Requisiti:
Restituisci testualmente il tratto dell'intervista a Pietro Scalia che va da "3 minuti e 9" fino a "di Ridley Scott.", inclusi.

3 minuti e 9 secondi di lettura
di Dario Vassallo

'Il gladiatore', 'Prometheus', 'Alien covenant', 'Sopravvissuto - The martian': sono soltanto alcuni dei film montati da Pietro Scalia, nato a Catania da famiglia di origini pugliesi e poi trasferitosi negli Stati Uniti passando per la Svizzera, che si è conquistato un posto d'onore nel cinema contemporaneo guadagnandosi quattro nomination all'Oscar vincendo due statuette, nel 1991 per 'JFK - Un caso ancora aperto' di Oliver Stone e nel 2002 con 'Black hawk down' di Ridley Scott.

Cosa le è rimasto dell'Italia? "Mi sento italiano a tutti gli effetti e anche se sono cresciuto in Svizzera perché tutti i miei parenti erano lì ogni anno per le vacanze tornavamo a Gallipoli"

Tanto che nel discorso di accettazione del secondo Oscar lei ha concluso con un 'Viva l'Italia' "Esatto! E' successo perché la prima volta, quando ero poco conosciuto, dopo che avevo ringraziato i miei familiari e i miei amici in Italia e in Svizzera alla conferenza stampa che è seguita alla premiazione in molti mi avevano chiesto: ma tu cosa sei? Italiano, svizzero, italo-americano? Così ho detto tra me e me: se dovesse capitare una seconda volta toglierò ogni dubbio. E ho fatto trasparire tutto l'orgoglio di essere italiano".

(Voci degli elementi di layout)
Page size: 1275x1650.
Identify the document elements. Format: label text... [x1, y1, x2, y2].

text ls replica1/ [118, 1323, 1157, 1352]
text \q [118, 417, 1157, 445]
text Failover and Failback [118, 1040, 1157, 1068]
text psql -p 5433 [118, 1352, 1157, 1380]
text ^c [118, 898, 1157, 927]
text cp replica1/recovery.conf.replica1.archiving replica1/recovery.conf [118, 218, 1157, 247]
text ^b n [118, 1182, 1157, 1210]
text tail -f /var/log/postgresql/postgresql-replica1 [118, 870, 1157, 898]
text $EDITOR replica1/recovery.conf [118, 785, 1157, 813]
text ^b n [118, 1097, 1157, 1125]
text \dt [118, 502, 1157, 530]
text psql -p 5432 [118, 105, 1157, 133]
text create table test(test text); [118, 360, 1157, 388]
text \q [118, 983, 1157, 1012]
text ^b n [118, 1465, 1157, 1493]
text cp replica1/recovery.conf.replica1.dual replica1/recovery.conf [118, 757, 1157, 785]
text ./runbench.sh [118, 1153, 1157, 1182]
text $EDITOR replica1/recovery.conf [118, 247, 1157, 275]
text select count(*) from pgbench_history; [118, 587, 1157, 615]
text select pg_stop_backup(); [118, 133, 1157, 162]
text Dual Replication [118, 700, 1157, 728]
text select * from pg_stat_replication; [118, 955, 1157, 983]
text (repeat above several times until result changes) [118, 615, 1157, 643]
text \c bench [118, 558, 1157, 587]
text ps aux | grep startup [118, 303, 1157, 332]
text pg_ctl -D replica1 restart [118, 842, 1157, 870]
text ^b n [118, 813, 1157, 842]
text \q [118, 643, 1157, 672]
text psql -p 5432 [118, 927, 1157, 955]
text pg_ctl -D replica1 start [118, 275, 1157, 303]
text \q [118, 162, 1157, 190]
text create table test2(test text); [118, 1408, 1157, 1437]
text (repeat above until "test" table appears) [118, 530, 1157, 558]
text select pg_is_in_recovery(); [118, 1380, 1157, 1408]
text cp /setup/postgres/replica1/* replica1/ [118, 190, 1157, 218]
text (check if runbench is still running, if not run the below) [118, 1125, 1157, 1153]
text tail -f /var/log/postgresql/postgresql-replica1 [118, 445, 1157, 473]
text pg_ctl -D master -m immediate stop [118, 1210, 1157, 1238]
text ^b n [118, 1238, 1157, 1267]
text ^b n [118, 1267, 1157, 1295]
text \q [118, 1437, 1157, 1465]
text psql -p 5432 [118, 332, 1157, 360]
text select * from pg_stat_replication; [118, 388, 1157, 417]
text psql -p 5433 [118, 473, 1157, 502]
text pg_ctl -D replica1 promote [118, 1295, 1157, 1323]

Risposta:
3 minuti e 9 secondi di lettura
di Dario Vassallo

'Il gladiatore', 'Prometheus', 'Alien covenant', 'Sopravvissuto - The martian': sono soltanto alcuni dei film montati da Pietro Scalia, nato a Catania da famiglia di origini pugliesi e poi trasferitosi negli Stati Uniti passando per la Svizzera, che si è conquistato un posto d'onore nel cinema contemporaneo guadagnandosi quattro nomination all'Oscar vincendo due statuette, nel 1991 per 'JFK - Un caso ancora aperto' di Oliver Stone e nel 2002 con 'Black hawk down' di Ridley Scott.